- Platanissos Location in Cyprus
- Coordinates: 35°28′41″N 34°6′23″E﻿ / ﻿35.47806°N 34.10639°E
- Country (de jure): Cyprus
- • District: Famagusta District
- Country (de facto): Northern Cyprus
- • District: İskele District

Government
- • Mukhtar: Cafer Özbalalanlı

Population (2011)
- • Total: 89
- Time zone: UTC+2 (EET)
- • Summer (DST): UTC+3 (EEST)

= Platanissos, Cyprus =

Platanissos (Greek: Πλατανισσός, Turkish: Balalan) is a village in the Famagusta District of Cyprus, located on the Karpas Peninsula. It is under the de facto control of Northern Cyprus.

== History ==
Since the Ottoman period the village has been almost exclusively inhabited by Turkish Cypriots, with the exception of a handful of Greek Cypriots recorded in some censuses until 1931. The village's population showed a steady increase through the 19th and early 20th centuries. 74 adult males were recorded in the Ottoman census of 1831, and the full population of the village peaked in 1946 at 445. A decline followed with villagers either migrating to cities or abroad due to the conflict that took hold of Cyprus from the 1950s onwards.

From the Bloody Christmas events of 1964 until 1974, the village was part of a Turkish Cypriot enclave remaining under the effective control of the Turkish Resistance Organisation. It was administered from the regional centre of Galateia and was home to some Turkish Cypriots who had fled the neighbouring villages due to the fighting. During the Turkish invasion of Cyprus, as Turkish forces landed near Kyrenia, the village came under attack by the Greek Cypriot National Guard, who sought to take control of the enclaves. By the evening of 21 July, the regional command in Galateia reported that Balalan was about to fall. It reportedly fell on the evening of 22 July, with the villagers seeking refuge in Galateia.

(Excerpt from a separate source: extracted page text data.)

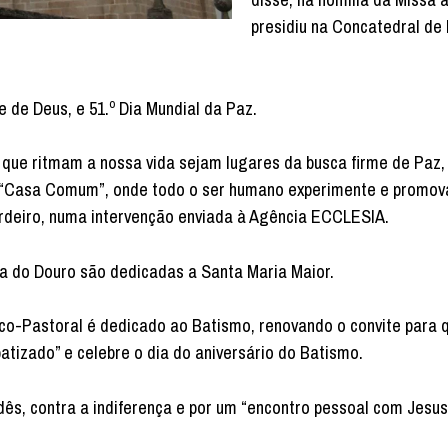
presidiu na Concatedral de
 de Deus, e 51.º Dia Mundial da Paz.
 que ritmam a nossa vida sejam lugares da busca firme de Paz,
 “Casa Comum”, onde todo o ser humano experimente e promov
rdeiro, numa intervenção enviada à Agência ECCLESIA.
a do Douro são dedicadas a Santa Maria Maior.
ico-Pastoral é dedicado ao Batismo, renovando o convite para 
atizado” e celebre o dia do aniversário do Batismo.
, contra a indiferença e por um “encontro pessoal com Jesus 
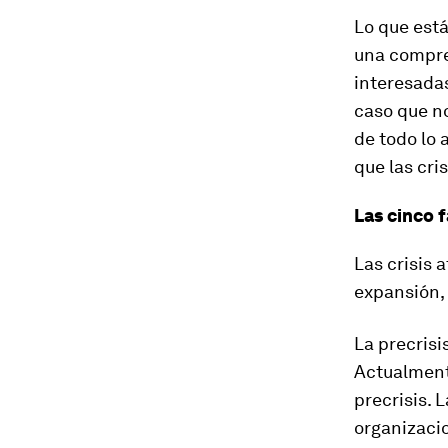
Lo que está
una compre
interesadas
caso que no
de todo lo 
que las cri
Las cinco f
Las crisis a
expansión, l
La precrisi
Actualment
precrisis. 
organizacio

The decline of the village continued after the conflict in 1974 as well, with the youth leaving the village for job opportunities.

Historically, a defining feature of the village was the high number of lawyers and judges that came from there. The most notable of these was Mehmet Zekâ Bey, who headed the Supreme Court of Cyprus during the last years of the British rule, and ended up being elected as a judge for the European Court of Human Rights in 1961. His renown was so outsize compared to his village that at this point Balalan became known as "Horgon du Zekâ Bey", meaning "the village of Zekâ Bey" in common parlance.